I even venture to say that those gods could have shown their rage with more honor to themselves, in behalf of Rome’s friends than in behalf of the Romans. These friends of Rome faced a deadly peril without assistance, in order to keep their faith with the Romans, while the Romans, fighting for themselves, were able to face Hannibal with ampler resources. If, therefore, the gods were really the guardians of Rome’s prosperity and glory, they should have kept its name clear of the stigma which the tragedy of Saguntum cast upon it. It is foolish to believe that it was due to their protection that Rome survived despite Hannibal’s victory, when we know that they were unable to bring aid to the city of Saguntum because of her friendship for Rome, and save her from ruin.
Suppose that the Saguntines were a Christian people, and had to suffer a calamity of this kind for their faith in the Gospel. They would not, of course, have taken their lives by fire and sword. But, assuming that they had to suffer disaster for their faith, their sufferings would have been brightened by their trust in Christ, which held out to them not a fleeting, but an eternal, reward. As for those gods who are supposed to be worshiped, and whose worship is demanded, in order to assure the enjoyment of transitory goods for a brief moment here below, what more can their advocates and apologists say in their favor, in view of the victims of Saguntum, than they could say about the death of Regulus?

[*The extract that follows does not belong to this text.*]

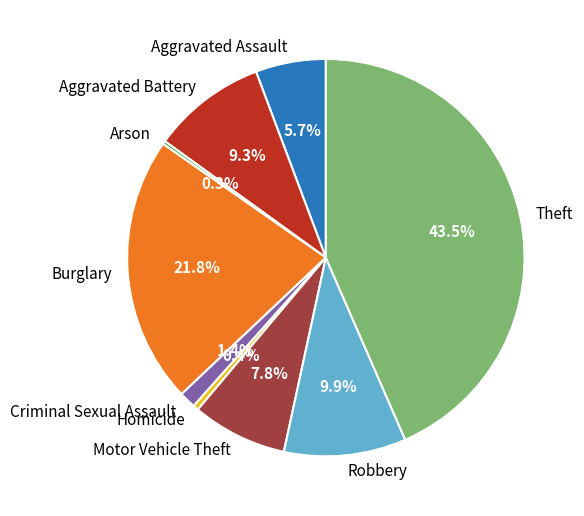

Which slice is the largest?

Theft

However, there is this difference. In his case, the victim was only one man; in this, the entire population of a city. But, in either case, the calamity was the price of keeping pledged faith. To keep this, Regulus preferred to return to the enemy, and Saguntum refused to surrender to Hannibal. Does the observance of loyalty arouse the wrath of the gods? Can not only individual men, but even whole cities, meet doom in spite of their protection? Let them take their choice. If those gods frown on loyalty to one’s oath, let them look for traitors to worship them. If, even under their patronage, men and cities are allowed to perish amid sufferings beyond count and measure, then their worship brings no reward of happiness here below. Let those, therefore, who imagine that the loss of the sacred trinkets of their gods means misfortune lay aside their ill will toward us. For, not only if the gods remain, but even if they are propitious, our accusers could not only grumble about their misery, as they are now doing, but might also be subjected to barbarous torments, and then be utterly destroyed, as were Regulus and the Saguntines.